When it comes to climate change, children are the canaries in the coal mine. If we’re lucky, they will lead us out of the collapsing mineshaft.

Oregon native Kelsey Cascadia Rose Juliana is the lead plaintiff in the landmark climate-change case, Juliana v. U.S., currently before the Ninth Circuit Court of Appeals.

Kelsey was only 19 years old in 2015 when she and 20 other youths sued the federal government for failing to protect them from the future horrors of a warming planet.

From climate change to school shootings to asylum-seekers at the border, the plight of young people now animates our political culture. This is not the first time Americans have looked at children to understand periods of troubling social and environmental change.

“Children are our future” is the cliché. But it was not always so.

As recently as the early 20th century, kids like Juliana were more likely to be found working in a coal mine than named on a court docket or speaking from a dais. Children, especially poor children, were expendable when our carbon economy was young.


Just as the fossil-fuel industry transformed modes of production and blackened skies, it also changed how we value children.

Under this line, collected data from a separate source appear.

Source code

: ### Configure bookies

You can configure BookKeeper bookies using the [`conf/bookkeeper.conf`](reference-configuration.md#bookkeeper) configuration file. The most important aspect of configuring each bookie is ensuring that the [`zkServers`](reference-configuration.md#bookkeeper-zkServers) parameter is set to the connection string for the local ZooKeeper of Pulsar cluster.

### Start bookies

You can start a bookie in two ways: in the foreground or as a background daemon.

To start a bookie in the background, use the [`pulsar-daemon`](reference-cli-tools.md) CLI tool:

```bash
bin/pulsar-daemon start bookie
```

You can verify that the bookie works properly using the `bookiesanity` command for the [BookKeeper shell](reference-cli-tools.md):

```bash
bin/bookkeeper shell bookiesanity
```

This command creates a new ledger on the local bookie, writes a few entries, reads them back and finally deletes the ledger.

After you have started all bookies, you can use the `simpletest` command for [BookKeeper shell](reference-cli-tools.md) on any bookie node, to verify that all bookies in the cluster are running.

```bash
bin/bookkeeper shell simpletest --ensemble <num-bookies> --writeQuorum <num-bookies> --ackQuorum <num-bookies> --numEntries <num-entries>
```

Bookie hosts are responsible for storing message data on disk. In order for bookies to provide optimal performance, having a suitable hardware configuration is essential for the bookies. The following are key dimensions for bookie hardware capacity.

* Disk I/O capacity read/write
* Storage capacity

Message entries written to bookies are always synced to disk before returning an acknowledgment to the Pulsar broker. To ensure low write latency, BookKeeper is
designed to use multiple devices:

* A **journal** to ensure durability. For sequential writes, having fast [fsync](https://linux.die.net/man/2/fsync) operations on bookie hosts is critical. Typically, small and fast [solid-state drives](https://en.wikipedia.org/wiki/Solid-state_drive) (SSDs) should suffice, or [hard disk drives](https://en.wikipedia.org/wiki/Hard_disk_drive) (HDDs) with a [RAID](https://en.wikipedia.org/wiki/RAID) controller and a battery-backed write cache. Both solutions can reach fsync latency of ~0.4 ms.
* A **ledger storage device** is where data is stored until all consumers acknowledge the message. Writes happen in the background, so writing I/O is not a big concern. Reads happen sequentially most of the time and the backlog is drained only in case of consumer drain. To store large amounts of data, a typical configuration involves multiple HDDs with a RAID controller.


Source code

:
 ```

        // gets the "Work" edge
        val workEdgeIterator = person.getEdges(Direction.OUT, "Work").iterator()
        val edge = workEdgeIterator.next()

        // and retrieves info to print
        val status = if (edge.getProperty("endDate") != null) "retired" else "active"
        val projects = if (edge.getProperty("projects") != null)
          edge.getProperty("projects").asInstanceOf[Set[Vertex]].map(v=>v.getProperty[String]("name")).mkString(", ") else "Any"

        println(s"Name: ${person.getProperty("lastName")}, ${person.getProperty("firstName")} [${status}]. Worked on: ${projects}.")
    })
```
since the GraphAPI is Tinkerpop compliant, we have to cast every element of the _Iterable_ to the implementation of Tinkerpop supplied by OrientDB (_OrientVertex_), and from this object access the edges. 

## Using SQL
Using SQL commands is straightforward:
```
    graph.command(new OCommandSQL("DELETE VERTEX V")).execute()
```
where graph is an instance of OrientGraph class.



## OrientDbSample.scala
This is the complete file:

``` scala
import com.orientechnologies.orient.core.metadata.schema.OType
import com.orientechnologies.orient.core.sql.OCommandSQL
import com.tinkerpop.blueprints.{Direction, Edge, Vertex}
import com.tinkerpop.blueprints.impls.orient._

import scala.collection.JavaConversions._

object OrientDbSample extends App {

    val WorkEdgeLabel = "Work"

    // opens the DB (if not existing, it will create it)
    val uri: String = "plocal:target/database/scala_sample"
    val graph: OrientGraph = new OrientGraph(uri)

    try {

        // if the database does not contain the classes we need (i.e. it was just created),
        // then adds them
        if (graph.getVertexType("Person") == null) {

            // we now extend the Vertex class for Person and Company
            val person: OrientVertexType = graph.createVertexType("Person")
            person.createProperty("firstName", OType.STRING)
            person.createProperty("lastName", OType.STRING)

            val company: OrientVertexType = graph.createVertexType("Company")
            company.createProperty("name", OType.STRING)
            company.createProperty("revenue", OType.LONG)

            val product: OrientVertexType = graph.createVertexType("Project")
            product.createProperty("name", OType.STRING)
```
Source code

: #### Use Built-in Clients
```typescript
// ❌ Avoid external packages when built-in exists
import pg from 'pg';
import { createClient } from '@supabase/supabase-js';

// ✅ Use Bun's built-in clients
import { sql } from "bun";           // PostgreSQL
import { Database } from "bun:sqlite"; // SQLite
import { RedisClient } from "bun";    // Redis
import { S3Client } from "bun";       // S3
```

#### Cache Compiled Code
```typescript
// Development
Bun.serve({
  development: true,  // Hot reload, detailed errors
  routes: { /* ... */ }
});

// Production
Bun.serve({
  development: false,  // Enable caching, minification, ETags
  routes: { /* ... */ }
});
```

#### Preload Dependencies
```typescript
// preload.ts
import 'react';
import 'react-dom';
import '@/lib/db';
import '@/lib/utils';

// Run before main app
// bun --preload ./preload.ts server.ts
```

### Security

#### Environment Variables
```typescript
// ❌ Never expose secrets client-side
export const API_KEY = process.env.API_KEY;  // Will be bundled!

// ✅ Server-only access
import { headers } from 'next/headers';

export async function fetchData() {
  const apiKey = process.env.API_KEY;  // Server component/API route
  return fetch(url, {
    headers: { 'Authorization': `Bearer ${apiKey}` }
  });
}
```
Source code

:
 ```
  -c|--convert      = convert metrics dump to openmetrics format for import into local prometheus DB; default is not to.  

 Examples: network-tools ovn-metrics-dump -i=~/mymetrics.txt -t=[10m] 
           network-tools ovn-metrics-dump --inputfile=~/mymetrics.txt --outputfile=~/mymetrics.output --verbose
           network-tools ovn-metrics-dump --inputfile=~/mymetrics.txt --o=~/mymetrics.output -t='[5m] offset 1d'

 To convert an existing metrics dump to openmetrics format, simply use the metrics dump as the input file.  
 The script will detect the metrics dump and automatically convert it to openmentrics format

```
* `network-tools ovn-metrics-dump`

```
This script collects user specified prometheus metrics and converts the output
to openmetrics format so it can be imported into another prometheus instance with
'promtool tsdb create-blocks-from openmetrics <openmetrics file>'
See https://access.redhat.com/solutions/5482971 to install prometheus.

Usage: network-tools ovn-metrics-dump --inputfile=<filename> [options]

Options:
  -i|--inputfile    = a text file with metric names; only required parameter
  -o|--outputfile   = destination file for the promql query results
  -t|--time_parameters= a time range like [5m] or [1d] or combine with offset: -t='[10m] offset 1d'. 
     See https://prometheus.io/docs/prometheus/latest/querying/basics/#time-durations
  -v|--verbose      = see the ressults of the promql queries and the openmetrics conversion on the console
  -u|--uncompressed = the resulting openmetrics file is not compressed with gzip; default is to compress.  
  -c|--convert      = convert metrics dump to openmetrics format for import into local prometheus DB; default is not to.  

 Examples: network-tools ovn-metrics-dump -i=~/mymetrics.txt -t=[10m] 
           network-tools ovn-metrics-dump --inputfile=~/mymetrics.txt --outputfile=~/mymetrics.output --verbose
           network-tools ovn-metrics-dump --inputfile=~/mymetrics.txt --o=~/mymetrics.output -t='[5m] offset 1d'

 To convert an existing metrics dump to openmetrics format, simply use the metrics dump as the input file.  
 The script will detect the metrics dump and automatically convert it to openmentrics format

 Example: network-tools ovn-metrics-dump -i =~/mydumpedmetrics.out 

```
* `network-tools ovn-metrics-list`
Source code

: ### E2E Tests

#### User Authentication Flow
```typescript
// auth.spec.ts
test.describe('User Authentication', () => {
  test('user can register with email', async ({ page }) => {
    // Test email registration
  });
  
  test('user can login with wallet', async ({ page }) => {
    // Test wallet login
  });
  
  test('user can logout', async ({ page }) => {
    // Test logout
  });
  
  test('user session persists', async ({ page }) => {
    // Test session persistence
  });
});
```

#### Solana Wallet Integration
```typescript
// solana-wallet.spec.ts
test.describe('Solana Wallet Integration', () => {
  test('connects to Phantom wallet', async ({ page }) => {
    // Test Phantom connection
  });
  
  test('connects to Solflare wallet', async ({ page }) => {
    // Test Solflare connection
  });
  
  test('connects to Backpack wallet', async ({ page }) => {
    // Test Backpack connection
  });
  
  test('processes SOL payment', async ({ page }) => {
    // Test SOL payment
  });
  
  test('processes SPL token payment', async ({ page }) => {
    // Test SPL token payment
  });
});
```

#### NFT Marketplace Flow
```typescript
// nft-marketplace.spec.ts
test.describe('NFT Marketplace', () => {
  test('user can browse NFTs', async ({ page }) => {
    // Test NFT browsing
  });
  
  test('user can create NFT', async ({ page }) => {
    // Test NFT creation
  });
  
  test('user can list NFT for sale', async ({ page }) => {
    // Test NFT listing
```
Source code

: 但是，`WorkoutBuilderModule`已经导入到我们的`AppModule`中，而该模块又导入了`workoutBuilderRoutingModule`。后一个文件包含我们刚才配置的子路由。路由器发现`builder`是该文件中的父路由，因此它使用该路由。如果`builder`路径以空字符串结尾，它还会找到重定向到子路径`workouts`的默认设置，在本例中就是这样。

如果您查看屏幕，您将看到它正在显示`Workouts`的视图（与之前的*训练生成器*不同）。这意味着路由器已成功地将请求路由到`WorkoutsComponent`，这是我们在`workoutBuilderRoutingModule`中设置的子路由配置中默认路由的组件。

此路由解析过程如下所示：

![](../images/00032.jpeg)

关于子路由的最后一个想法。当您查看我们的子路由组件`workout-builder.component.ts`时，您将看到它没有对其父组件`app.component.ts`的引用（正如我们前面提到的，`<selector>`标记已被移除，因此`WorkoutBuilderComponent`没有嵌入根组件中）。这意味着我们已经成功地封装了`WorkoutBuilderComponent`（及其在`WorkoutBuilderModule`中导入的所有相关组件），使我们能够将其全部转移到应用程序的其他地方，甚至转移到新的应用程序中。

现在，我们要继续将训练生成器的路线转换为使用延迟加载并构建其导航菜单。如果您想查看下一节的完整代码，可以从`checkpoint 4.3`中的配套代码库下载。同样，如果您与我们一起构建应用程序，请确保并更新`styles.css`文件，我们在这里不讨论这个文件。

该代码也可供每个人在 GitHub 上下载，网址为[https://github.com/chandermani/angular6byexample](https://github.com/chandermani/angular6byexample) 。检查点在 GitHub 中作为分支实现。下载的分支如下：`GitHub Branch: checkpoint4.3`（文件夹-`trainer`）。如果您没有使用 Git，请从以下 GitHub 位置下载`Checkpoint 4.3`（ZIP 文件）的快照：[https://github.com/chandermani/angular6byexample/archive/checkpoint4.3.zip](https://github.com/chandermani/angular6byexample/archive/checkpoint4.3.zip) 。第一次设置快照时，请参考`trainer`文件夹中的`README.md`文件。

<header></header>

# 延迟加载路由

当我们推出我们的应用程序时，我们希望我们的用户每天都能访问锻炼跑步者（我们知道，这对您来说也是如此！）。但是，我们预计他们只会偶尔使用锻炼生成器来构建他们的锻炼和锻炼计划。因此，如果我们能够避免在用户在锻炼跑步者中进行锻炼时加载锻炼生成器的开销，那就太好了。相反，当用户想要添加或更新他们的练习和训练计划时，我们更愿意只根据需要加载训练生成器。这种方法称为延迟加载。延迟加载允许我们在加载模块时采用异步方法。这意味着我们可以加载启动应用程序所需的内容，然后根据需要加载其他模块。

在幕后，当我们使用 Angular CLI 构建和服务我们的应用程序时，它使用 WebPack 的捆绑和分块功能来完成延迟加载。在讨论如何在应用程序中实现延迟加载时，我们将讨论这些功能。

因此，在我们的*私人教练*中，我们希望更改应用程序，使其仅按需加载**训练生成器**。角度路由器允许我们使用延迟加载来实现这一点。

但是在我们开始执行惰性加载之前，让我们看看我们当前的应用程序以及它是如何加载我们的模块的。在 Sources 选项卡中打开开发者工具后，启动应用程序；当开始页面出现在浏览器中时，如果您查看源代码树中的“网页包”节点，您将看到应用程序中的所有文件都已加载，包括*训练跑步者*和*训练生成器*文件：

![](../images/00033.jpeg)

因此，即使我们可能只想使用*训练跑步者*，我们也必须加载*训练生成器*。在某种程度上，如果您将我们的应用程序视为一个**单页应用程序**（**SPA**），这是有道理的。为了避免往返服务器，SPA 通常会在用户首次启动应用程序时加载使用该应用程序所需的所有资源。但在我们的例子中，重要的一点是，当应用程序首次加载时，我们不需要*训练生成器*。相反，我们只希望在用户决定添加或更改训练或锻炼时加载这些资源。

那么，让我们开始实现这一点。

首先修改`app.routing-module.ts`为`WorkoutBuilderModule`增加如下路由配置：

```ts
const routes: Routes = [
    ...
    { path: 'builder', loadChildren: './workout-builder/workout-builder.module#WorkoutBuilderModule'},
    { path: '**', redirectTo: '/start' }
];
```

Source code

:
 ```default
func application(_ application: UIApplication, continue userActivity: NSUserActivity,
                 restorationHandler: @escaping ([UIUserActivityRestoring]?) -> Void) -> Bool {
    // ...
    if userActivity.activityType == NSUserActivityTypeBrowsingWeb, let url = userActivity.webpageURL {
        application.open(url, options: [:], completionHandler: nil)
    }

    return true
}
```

Horrified by industrialization’s damage to the bodies and souls of youth, reformers honed a more modern, even sentimental, ideal of childhood. By the early twentieth century, organizations like the National Child Labor Committee publicized deplorable conditions that children faced in mines, mills and factories. Chicago Settlement House leaders, like Jane Addams and Alice Hamilton, drew public attention to the toxic filth in industrial cities. Progressive Era compulsory education, juvenile justice and urban housing reforms followed.

At the same time, urban designers cultivated new environments to protect youth from harm. Calvert Vaux, a mastermind behind Central Park, along with Frederick Law Olmsted, built the beloved space in part with this motivation, initiating a century-long parks and playgrounds movement across the United States.

After World War II, the atomic age shook Americans’ faith in their children’s future — more than 60 million of them born between 1944 and 1961. This time, threats to youth and other living things, as Rachel Carson explained, might lurk in the suburban yard or the farmer’s field. DDT in air and water accompanied the ambient risk of radiation. Postwar toxics presaged genetic mutation, childhood cancers, not to mention a future of silent springs. These environmental dangers struck at the heart of the most revered institution of the time: the nuclear family. But it was the precious child at the vital center of American domesticity that animated environmental debates to come.

White middle-class boomers, ensconced in suburban rumpus rooms, were nonetheless vulnerable to a soup of environmental threats. Amid debate over the nuclear test ban, physician Louise Reiss created the Greater St. Louis Citizens’ Committee for Nuclear Information. The group urged mothers to package their children’s baby teeth and mail them off for study. They documented elevated levels of Strontium-90 throughout the United States. Children, and with them the future of the world, were at risk.

Youth of the 1960s and 1970s emerged as tenacious political actors themselves, protesting chemical companies whose weapons fueled the Vietnam War and launching Earth Day in 1970. They demanded change in the face of social and ecological devastation. Soon, the burgeoning environmental justice movement made race and economic inequality more central to environmental concerns in disasters like Love Canal. These efforts served as prologue to mobilizations around the more recent lead poisoning tragedy in Flint, Michigan.


Youth activists of our own time raise the question: Do we really believe that children are the future? Our actions say no. In this latest moment of postindustrial reckoning, at what many hope is the end of the carbon economy, what can we conclude? If the past is any guide, we know that children will be the indicators of our environmental concerns, and since the mid-twentieth century they are more likely to lead than to follow.

The Ninth U.S. Circuit Court of Appeals will soon make a decision on Juliana v. U.S.. Meanwhile, youth climate activists in Europe, Australia and the U.S. held protests and demonstrations last week. They join with the growing throng of kids crowding into politicians’ offices and city streets. They are not coddled snowflakes. They are the future.

Corrected version: Kelsey Cascadia Rose Juliana was 19 years old when she and 20 other youths sued the federal government. An earlier version of this Op-Ed stated that she was 15 at the time.